Democracy & Technology Blog What We Can Learn From the Crowdstrike Fiasco
Originally published at Mind MattersThe Crowdstrike platform is a piece of cybersecurity software that has been deployed to millions of computers worldwide. While it supports several different operating systems, it is primarily used on Windows computers.
What happened and why
On July 19, an update was pushed to Windows computers running Crowdstrike that caused them to completely fail. This disrupted many different sectors, but the worst impact was on airlines, banks, and healthcare. The problem was quickly fixed at Crowdstrike, but the damage was done. Each computer required manual intervention to get working again.
This obviously points to problematic internal controls at Crowdstrike. First, any update should have been tested internally before deployment. Second, deployments at this scale should be done in a rolling fashion with feedback mechanisms to prevent system-wide catastrophes such as this one.
However, I want to take a look more broadly at this problem and what it might be teaching us about how we look at technological solutions generally.

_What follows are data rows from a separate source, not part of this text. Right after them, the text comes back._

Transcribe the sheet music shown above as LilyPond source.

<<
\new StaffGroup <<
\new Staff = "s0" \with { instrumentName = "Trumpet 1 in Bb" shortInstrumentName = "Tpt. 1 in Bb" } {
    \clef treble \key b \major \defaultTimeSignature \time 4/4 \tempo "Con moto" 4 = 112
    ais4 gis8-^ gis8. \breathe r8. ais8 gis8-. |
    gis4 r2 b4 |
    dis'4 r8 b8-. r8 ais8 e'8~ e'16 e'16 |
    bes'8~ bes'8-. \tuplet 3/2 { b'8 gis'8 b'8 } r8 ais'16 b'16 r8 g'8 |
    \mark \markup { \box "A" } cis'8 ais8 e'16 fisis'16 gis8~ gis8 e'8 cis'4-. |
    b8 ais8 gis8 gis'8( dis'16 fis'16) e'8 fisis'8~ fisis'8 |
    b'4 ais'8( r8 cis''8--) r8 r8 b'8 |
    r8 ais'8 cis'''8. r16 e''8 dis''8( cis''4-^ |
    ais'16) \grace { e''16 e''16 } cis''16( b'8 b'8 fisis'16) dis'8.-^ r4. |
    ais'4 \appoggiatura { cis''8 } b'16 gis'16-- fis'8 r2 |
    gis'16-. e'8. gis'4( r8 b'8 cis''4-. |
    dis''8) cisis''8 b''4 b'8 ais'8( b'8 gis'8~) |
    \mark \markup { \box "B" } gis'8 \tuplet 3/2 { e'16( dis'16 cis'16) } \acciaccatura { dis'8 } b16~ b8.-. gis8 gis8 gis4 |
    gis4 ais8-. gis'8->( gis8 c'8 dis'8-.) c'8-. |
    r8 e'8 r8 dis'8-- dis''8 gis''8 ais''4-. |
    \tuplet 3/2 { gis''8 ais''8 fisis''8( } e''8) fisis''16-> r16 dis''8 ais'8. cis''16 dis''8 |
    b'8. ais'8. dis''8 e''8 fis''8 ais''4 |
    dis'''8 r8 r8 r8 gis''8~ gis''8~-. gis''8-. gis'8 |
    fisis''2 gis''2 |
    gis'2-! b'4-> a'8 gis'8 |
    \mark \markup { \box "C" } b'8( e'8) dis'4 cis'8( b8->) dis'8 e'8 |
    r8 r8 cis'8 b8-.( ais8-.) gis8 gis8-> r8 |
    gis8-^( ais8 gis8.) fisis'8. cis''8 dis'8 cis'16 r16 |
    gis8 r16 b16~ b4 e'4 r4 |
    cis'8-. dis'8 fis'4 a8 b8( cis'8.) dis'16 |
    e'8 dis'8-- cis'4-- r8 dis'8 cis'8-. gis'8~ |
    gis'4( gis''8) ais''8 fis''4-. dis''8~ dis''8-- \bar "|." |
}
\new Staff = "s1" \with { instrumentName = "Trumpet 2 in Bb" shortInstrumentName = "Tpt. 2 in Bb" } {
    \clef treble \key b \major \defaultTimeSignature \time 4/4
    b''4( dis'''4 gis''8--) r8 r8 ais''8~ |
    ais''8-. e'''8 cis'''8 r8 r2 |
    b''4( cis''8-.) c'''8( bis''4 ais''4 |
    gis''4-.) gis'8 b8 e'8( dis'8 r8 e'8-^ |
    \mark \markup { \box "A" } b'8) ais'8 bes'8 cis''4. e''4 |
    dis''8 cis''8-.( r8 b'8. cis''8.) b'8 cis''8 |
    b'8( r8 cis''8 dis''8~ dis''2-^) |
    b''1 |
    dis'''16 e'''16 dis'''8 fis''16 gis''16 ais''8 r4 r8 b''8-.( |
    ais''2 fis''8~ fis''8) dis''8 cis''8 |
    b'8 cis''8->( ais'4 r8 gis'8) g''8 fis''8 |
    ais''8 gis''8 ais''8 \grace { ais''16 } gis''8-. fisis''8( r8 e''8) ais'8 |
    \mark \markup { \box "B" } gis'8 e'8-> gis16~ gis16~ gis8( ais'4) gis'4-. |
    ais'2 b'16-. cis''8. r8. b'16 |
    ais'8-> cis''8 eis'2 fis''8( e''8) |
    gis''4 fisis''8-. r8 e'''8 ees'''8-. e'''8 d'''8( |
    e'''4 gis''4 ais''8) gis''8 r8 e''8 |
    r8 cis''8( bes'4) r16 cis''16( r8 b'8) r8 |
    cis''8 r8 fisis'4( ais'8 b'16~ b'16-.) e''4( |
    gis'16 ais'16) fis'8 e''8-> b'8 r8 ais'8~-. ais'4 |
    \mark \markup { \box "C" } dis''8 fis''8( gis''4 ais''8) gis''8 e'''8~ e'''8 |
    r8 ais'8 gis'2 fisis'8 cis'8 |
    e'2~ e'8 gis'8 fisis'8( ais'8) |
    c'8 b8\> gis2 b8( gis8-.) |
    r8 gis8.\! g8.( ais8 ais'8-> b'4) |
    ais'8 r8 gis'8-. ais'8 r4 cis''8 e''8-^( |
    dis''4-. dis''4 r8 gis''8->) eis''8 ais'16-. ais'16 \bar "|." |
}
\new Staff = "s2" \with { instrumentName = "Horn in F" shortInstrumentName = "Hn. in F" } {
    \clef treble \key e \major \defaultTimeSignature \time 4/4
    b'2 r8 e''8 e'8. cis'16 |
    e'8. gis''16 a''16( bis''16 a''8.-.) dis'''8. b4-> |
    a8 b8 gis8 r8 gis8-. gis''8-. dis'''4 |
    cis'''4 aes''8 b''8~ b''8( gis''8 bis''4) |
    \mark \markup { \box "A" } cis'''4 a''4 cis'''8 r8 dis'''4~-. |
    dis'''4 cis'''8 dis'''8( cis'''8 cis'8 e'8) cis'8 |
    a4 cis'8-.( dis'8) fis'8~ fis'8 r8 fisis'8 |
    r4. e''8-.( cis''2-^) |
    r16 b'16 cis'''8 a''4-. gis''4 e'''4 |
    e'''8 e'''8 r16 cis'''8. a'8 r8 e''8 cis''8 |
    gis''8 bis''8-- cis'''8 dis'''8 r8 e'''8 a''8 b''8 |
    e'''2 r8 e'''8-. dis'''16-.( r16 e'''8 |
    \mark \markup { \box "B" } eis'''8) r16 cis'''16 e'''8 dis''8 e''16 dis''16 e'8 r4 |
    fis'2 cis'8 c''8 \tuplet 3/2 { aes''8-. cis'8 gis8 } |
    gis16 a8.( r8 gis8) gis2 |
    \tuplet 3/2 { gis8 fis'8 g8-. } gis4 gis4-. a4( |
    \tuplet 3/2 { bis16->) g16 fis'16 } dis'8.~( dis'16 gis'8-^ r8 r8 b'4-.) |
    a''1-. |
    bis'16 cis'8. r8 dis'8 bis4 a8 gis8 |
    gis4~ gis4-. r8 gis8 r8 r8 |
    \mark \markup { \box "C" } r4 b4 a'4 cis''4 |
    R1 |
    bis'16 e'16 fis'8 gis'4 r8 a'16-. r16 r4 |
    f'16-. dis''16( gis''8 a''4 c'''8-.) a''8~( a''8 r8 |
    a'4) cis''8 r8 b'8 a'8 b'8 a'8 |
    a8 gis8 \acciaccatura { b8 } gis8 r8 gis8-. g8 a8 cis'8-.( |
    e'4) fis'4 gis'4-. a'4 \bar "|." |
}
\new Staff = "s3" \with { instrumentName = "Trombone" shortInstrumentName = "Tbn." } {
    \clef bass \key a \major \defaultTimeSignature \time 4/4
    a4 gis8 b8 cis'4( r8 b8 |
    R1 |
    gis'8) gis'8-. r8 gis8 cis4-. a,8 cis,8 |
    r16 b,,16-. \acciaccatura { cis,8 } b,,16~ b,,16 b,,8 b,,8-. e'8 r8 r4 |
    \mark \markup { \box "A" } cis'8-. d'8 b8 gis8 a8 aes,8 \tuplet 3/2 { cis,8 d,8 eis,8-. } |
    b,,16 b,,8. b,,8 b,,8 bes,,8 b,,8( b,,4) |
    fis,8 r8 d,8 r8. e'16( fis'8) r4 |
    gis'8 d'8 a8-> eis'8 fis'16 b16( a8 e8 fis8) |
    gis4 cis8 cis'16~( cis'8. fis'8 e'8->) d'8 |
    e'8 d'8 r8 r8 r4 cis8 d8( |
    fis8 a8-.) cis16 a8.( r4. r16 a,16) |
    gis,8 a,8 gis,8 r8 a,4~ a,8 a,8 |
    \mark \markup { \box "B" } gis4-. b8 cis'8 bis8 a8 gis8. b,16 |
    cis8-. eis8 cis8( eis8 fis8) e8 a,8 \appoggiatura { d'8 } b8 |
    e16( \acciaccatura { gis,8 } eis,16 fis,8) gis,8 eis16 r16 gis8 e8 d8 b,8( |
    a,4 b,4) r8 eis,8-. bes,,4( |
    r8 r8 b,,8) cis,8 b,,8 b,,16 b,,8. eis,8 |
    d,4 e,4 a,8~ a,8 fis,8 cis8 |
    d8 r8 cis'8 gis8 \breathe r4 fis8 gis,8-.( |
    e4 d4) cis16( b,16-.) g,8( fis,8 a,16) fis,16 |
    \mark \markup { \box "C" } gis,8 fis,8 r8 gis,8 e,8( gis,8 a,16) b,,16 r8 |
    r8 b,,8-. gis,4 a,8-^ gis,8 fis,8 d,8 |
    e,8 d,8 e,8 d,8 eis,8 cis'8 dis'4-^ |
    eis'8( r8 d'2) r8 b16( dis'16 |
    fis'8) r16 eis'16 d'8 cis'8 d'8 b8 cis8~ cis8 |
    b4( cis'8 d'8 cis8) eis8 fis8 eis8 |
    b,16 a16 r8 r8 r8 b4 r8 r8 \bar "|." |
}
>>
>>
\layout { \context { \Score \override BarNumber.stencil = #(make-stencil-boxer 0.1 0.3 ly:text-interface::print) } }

The risk of removing all risk
In modern society, we oftentimes try to remove risk altogether. We buy insurance for everything under the sun, we save for retirement, and we have lots of rules to make sure nobody gets hurt. The question, though, is whether we are actually removing risk, or just moving it somewhere else. Nicholas Nassim Taleb, investor and author of a number of books on business, finance, and investing, has been warning the world for years about the fact that a lot of things that we try to do to remove risk actually makes the problem worse but also less visible.
When we think about risk, we normally think about “normal” distributions, where risk is spread out pretty evenly across the spectrum. The more catastrophic the event is, the less likely it is to occur. Our expectation is that, if we remove risk in the ordinary things, we are also removing risk at the extremes. However, the fact of the matter is that the opposite is true. When we remove risk in the ordinary things, we are often adding risk at the extreme ends. This creates distributions that have what are known as “fat tails”—an increased probability that extreme events will happen.
If everybody buys insurance, what happens when the insurance company goes broke? If everybody “plays it safe” in ordinary life, what happens when extreme acts of heroism are required and nobody is up to the task? Oftentimes, what we gain in de-risking the short and medium term shows up as fat tails causing extreme failures to become more likely. We can convince ourselves that they won’t happen because they don’t happen often, and then when they do occur we can just act like it is one of those things that nobody can control.
The tail risk
Our society is laser-focused on near-term, first-order effects of actions, and almost entirely blind to their larger-scale and second-order effects. In the case of Crowdstrike, people are de-risking their day-to-day security operations by giving it over to a third party company to do it for them. Additionally, auditors take this to be a positive thing, oftentimes bypassing large swaths of questions just by knowing that a company puts its computers under the control of Crowdstrike. What they are missing is the tail risk that is added by doing this.
In this case, it was a faulty update. But there are other tail risks to consider. What happens if a bad actor gets a prominent place at Crowdstrike (or a similar firm)? What happens if someone figures out a vulnerability in Crowdstrike that causes computers which run it to be less safe?
In short, many managers have spent their time only considering near-term risks. It is time for IT managers to also consider the “tail risks” of their decisions. We need to make tail risks an ordinary part of our vocabulary and considerations. Maybe the amount of effort saved in the short run makes disasters like this worthwhile and then perhaps we should just plan for them. But this should be a deliberate decision, made with full knowledge of how near-term decisions affect long-term tail risks.